Records drawn from a dataset
□ □ □ □ □
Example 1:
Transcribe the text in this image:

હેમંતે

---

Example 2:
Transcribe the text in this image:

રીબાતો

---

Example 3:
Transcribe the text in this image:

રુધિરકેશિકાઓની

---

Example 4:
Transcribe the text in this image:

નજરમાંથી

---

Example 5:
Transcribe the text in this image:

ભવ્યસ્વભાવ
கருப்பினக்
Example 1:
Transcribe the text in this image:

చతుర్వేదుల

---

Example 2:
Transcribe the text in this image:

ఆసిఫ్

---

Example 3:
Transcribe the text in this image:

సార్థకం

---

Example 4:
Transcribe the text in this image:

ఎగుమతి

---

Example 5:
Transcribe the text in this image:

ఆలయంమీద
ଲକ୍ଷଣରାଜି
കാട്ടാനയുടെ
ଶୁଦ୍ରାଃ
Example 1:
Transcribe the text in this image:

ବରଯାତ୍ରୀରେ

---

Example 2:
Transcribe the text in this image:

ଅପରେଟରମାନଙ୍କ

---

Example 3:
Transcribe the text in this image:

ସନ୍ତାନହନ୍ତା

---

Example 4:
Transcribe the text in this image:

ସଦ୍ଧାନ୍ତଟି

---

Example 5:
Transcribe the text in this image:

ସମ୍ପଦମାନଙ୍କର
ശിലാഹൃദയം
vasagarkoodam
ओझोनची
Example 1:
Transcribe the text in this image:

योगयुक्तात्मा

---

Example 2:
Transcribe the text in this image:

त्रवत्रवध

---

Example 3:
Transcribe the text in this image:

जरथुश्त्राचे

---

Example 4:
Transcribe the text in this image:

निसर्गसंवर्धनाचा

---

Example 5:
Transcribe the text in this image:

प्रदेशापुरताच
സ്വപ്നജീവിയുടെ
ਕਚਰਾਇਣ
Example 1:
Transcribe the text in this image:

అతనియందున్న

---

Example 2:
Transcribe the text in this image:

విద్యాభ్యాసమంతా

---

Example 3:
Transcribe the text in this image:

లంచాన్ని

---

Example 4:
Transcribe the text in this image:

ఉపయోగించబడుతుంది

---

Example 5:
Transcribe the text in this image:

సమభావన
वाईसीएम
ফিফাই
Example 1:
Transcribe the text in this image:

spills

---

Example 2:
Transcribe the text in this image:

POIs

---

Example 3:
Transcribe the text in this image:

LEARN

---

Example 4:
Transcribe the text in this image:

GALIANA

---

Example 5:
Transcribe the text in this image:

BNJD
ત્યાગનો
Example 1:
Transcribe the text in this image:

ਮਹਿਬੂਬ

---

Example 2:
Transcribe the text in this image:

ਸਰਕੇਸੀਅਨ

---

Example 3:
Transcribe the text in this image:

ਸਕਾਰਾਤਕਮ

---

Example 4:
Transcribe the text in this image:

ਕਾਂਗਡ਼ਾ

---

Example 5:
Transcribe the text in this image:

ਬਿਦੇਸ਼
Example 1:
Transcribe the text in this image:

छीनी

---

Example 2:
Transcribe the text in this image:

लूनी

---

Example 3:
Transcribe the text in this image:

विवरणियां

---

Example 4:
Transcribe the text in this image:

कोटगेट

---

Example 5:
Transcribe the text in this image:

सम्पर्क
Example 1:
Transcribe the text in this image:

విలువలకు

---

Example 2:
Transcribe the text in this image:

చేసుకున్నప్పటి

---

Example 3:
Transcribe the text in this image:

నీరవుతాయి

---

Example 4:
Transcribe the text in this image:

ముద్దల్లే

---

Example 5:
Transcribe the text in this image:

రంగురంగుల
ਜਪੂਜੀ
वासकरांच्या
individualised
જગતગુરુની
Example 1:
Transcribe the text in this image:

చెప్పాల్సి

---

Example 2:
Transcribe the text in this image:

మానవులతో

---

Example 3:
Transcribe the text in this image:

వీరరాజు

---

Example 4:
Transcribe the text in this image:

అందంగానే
□ □ □ □ □
[EXERCISE DESCRIPTION]
Each record above should be returned exactly as written.

[RESULT BELOW]
Example 1:
Transcribe the text in this image:

હેમંતે

---

Example 2:
Transcribe the text in this image:

રીબાતો

---

Example 3:
Transcribe the text in this image:

રુધિરકેશિકાઓની

---

Example 4:
Transcribe the text in this image:

નજરમાંથી

---

Example 5:
Transcribe the text in this image:

ભવ્યસ્વભાવ
கருப்பினக்
Example 1:
Transcribe the text in this image:

చతుర్వేదుల

---

Example 2:
Transcribe the text in this image:

ఆసిఫ్

---

Example 3:
Transcribe the text in this image:

సార్థకం

---

Example 4:
Transcribe the text in this image:

ఎగుమతి

---

Example 5:
Transcribe the text in this image:

ఆలయంమీద
ଲକ୍ଷଣରାଜି
കാട്ടാനയുടെ
ଶୁଦ୍ରାଃ
Example 1:
Transcribe the text in this image:

ବରଯାତ୍ରୀରେ

---

Example 2:
Transcribe the text in this image:

ଅପରେଟରମାନଙ୍କ

---

Example 3:
Transcribe the text in this image:

ସନ୍ତାନହନ୍ତା

---

Example 4:
Transcribe the text in this image:

ସଦ୍ଧାନ୍ତଟି

---

Example 5:
Transcribe the text in this image:

ସମ୍ପଦମାନଙ୍କର
ശിലാഹൃദയം
vasagarkoodam
ओझोनची
Example 1:
Transcribe the text in this image:

योगयुक्तात्मा

---

Example 2:
Transcribe the text in this image:

त्रवत्रवध

---

Example 3:
Transcribe the text in this image:

जरथुश्त्राचे

---

Example 4:
Transcribe the text in this image:

निसर्गसंवर्धनाचा

---

Example 5:
Transcribe the text in this image:

प्रदेशापुरताच
സ്വപ്നജീവിയുടെ
ਕਚਰਾਇਣ
Example 1:
Transcribe the text in this image:

అతనియందున్న

---

Example 2:
Transcribe the text in this image:

విద్యాభ్యాసమంతా

---

Example 3:
Transcribe the text in this image:

లంచాన్ని

---

Example 4:
Transcribe the text in this image:

ఉపయోగించబడుతుంది

---

Example 5:
Transcribe the text in this image:

సమభావన
वाईसीएम
ফিফাই
Example 1:
Transcribe the text in this image:

spills

---

Example 2:
Transcribe the text in this image:

POIs

---

Example 3:
Transcribe the text in this image:

LEARN

---

Example 4:
Transcribe the text in this image:

GALIANA

---

Example 5:
Transcribe the text in this image:

BNJD
ત્યાગનો
Example 1:
Transcribe the text in this image:

ਮਹਿਬੂਬ

---

Example 2:
Transcribe the text in this image:

ਸਰਕੇਸੀਅਨ

---

Example 3:
Transcribe the text in this image:

ਸਕਾਰਾਤਕਮ

---

Example 4:
Transcribe the text in this image:

ਕਾਂਗਡ਼ਾ

---

Example 5:
Transcribe the text in this image:

ਬਿਦੇਸ਼
Example 1:
Transcribe the text in this image:

छीनी

---

Example 2:
Transcribe the text in this image:

लूनी

---

Example 3:
Transcribe the text in this image:

विवरणियां

---

Example 4:
Transcribe the text in this image:

कोटगेट

---

Example 5:
Transcribe the text in this image:

सम्पर्क
Example 1:
Transcribe the text in this image:

విలువలకు

---

Example 2:
Transcribe the text in this image:

చేసుకున్నప్పటి

---

Example 3:
Transcribe the text in this image:

నీరవుతాయి

---

Example 4:
Transcribe the text in this image:

ముద్దల్లే

---

Example 5:
Transcribe the text in this image:

రంగురంగుల
ਜਪੂਜੀ
वासकरांच्या
individualised
જગતગુરુની
Example 1:
Transcribe the text in this image:

చెప్పాల్సి

---

Example 2:
Transcribe the text in this image:

మానవులతో

---

Example 3:
Transcribe the text in this image:

వీరరాజు

---

Example 4:
Transcribe the text in this image:

అందంగానే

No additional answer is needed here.